Source text -
◇ ◇ ◇
Simplifying this yields the components of the angular velocity vector relative to and expressed in \(XYZ\) frame. This expression holds good only for the instant shown – the instant at which \(x\) and \(Y\) axes and the origins of the frames coincide. This is because the transformation matrix is derived for this instant and it would be different for any other instant.

\[\begin{equation} \boxed{ \mathbf{\omega_{rotor}} = \omega_{\text{spin}}\, \sin\, \theta\,\mathbf{\hat{I}} + \dot{\theta}\,\mathbf{\hat{J}} + \left(N + \omega_{\text{spin}}\, \cos\, \theta\, \right) \mathbf{\hat{K}} } \end{equation}\]

Angular acceleration of the rotor

Angular acceleration is the time derivative of angular velocity. We want to find angular acceleration vector relative to \(XYZ\) frame and express that vector in both \(xyz\) and \(XYZ\) frames.
◇ ◇ ◇
[Annotated element entries]
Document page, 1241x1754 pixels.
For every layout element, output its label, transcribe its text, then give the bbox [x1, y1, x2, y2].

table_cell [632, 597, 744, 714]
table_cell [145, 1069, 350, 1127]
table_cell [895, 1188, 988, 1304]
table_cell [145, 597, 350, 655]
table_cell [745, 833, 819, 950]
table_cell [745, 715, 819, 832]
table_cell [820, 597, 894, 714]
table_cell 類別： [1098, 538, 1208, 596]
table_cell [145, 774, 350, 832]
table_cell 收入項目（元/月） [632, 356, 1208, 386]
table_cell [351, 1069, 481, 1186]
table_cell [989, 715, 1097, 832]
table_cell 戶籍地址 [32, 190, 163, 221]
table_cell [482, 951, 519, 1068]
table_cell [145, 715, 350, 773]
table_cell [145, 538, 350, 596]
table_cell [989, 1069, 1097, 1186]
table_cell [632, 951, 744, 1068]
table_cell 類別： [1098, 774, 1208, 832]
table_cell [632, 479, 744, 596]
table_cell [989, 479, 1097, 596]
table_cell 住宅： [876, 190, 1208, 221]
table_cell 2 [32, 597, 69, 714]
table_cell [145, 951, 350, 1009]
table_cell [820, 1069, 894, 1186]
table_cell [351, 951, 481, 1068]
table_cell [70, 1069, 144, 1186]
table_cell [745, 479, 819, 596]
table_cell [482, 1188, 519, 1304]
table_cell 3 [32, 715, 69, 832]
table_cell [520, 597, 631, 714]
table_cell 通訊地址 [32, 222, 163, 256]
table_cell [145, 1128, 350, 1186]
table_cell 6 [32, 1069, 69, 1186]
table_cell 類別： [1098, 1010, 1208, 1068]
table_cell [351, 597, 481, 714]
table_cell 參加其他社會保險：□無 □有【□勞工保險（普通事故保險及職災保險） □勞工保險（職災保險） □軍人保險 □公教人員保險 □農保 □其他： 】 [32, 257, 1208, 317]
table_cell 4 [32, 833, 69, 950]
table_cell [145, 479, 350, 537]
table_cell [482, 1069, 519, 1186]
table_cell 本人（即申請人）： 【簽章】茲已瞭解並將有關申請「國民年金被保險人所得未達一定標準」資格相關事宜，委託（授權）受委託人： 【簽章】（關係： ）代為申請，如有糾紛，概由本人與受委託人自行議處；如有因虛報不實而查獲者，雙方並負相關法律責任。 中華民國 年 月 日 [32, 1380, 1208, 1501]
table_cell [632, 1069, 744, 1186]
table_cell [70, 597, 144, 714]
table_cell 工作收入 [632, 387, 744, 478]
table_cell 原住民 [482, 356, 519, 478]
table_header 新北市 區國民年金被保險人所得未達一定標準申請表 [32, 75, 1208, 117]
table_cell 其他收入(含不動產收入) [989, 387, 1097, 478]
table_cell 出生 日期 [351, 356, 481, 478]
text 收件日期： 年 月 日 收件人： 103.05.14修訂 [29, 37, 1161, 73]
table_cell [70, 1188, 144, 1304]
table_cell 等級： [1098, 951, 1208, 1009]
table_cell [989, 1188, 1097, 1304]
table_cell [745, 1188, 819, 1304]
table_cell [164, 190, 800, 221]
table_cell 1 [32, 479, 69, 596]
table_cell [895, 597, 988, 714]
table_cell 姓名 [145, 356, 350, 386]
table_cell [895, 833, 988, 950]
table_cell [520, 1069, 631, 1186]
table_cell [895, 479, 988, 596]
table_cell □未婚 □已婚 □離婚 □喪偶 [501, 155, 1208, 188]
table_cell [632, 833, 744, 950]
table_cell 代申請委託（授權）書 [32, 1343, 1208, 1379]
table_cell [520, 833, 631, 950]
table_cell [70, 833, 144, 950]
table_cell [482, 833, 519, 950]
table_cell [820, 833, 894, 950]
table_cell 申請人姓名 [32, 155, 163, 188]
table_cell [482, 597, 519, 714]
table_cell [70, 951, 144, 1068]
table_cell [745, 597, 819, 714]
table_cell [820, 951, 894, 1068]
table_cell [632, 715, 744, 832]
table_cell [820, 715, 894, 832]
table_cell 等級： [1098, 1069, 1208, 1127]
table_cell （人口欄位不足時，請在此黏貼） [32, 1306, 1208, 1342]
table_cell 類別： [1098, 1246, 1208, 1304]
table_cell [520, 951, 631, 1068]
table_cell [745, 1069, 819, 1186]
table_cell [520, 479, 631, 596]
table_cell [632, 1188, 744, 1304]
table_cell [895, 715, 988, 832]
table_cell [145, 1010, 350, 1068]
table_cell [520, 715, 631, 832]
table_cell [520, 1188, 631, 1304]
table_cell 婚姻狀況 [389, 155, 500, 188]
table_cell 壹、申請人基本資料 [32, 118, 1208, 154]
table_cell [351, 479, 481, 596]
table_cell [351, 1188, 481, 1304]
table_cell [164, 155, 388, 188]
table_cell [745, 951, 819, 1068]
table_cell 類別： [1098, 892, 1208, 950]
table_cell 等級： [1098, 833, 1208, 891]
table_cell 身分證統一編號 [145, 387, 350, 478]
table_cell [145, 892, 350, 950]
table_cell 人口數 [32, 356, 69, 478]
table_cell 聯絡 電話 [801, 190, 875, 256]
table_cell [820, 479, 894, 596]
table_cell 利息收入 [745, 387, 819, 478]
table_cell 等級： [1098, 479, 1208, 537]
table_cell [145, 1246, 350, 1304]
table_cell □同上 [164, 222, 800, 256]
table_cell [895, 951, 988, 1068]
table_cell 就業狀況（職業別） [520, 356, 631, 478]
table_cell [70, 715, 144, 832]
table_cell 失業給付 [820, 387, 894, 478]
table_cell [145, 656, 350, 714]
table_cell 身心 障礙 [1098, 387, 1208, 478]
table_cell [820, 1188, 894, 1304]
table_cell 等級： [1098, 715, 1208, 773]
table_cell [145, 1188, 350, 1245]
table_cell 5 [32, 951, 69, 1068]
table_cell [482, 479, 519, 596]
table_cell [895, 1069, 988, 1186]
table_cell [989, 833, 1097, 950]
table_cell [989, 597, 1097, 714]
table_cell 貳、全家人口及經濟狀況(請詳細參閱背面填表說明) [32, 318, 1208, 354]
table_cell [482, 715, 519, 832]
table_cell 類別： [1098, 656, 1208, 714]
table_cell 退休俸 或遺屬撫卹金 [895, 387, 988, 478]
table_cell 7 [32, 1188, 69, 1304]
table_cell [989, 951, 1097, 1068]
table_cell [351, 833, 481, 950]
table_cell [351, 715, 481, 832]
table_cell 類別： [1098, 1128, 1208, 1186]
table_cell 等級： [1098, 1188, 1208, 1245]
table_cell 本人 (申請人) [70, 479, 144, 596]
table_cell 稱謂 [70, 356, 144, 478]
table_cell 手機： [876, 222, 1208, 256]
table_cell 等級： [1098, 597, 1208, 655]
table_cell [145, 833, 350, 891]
◇ ◇ ◇
Goals -
(A) In the rotor passage, restate the paragraph beginning "Simplifying this yields" more briefly while keeping its main facts.
(B) Answer these questions from the rotor passage:
(i) At which instant does the expression for the angular velocity components hold?
(ii) What is angular acceleration defined as?
(iii) In which frames is the angular acceleration vector to be expressed?
(C) Retype the stretch of the rotor passage from "Angular acceleration of" through "and \(XYZ\) frames.".
None of the data is needed for this work.

Solved tasks -
(A) Simplifying gives the components of the angular velocity vector relative to and expressed in the XYZ frame. This holds only at the instant shown, when the x and Y axes and the frame origins coincide, because the transformation matrix was derived for that instant and would differ at any other.

(B)
(i) The instant at which the x and Y axes and the origins of the frames coincide.
(ii) The time derivative of angular velocity.
(iii) In both the xyz and XYZ frames.

(C)
Angular acceleration of the rotor

Angular acceleration is the time derivative of angular velocity. We want to find angular acceleration vector relative to \(XYZ\) frame and express that vector in both \(xyz\) and \(XYZ\) frames.